Plato believes that his perfect state must be created in order to give happiness and bliss to his citizens, healing them and returning them to the primordial human nature.

In the theory of the perfect state of Plato, the motives characteristic of the ancient understanding of collectivism, with motives peculiar to any collectivism, regardless of the era of its existence, are very complicated.

Aristotle sharply criticized the project of the ideal state of Plato. The abolition of family and private property, offered by Plato, rapes human nature and is therefore unreal. Private property, my - this is something that warms the soul of a person and without which it feels defenseless. Aristotle defends the natural origin of the state, similar to the origin of living organisms. "Obviously," he writes, "that the polis belongs to natural formations and that man is by nature a political animal." The state can not be the object of radical artificial reorganization. Genetically, the family precedes the rural community, the rural community - the urban (polis), but in terms of supremacy, the policy (state) as the supreme and all-encompassing form of social communication is primary in relation to the family and the individual. The ultimate goal of a policy, like an individual, is a "happy and beautiful life". The main task of the state is the education of citizens in moral virtue. As a conditionally exemplary state structure, Aristotle puts forward a mixture of oligarchy and democracy in which the polarization of the poor and the rich is removed by the predominance of the well-to-do middle layers.

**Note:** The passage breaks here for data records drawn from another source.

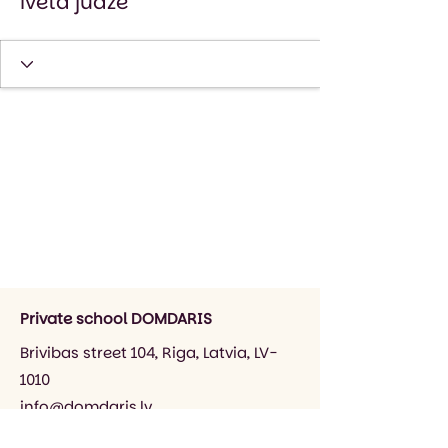
iveta judze
Private school DOMDARIS
Brivibas street 104, Riga, Latvia, LV-
1010
info@domdaris.lv
+371 26545141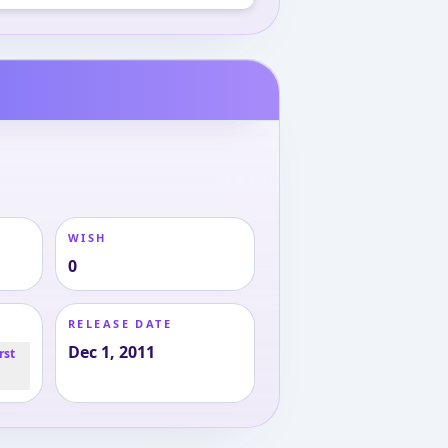
WISH
0
RELEASE DATE
Dec 1, 2011
rst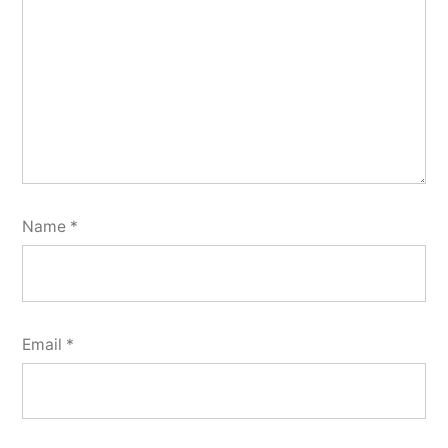
Name
*
Email
*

Thus one can say that Aristotle considered the individualistic system of society to be above the collectivist and first raised the question, and now provoking fierce debate: should society be given the opportunity to develop spontaneously, or should it be radically reconstructed according to the laws of reason, so that the central government has the ability to control all available material and spiritual resources and to regulate on this basis human relations. Aristotle was well aware of the threat from extremist minds and was inclined to the idea of ​​self-generation of the social order. It is spontaneous development that provides such effective tools as language, morality, law, market, monetary system, etc.

Thus, already in ancient philosophy in a fairly clear form, two tendencies in social philosophy, preserved to the present day, were outlined. The first of them, praising public property and collectivist society, was called Platonic , the second, defending private property and individualistic society - Aristotle.

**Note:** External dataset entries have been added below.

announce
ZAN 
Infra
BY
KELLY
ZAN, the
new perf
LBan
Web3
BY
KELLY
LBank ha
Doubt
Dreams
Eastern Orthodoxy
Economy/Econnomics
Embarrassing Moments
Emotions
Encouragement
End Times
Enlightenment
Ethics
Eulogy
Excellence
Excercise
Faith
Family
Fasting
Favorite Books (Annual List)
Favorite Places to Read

Aurelius Augustine gave the first detailed version of Christian social philosophy. The way to a new humanity, the "doctrine of the end of the world", the doctrine of the church and the state are subjects of Augustine's vast treatise "On the City of God." World history is depicted here as the struggle of supporters of all earthly, enemies of God, on the one hand, and adherents of the kingdom of God - on the other. The story begins with the fall of Adam and is seen as a progressive movement toward moral perfection, in which man finally finds the "impossibility of sinning." The idea of ​​progress, first of all moral and spiritual, is introduced. Real terrestrial states are seen as a variety of inevitable evil. The purpose of history was not conceived on the ground. This goal is predetermined in advance, and the result of history will be the community of the righteous, the City of God.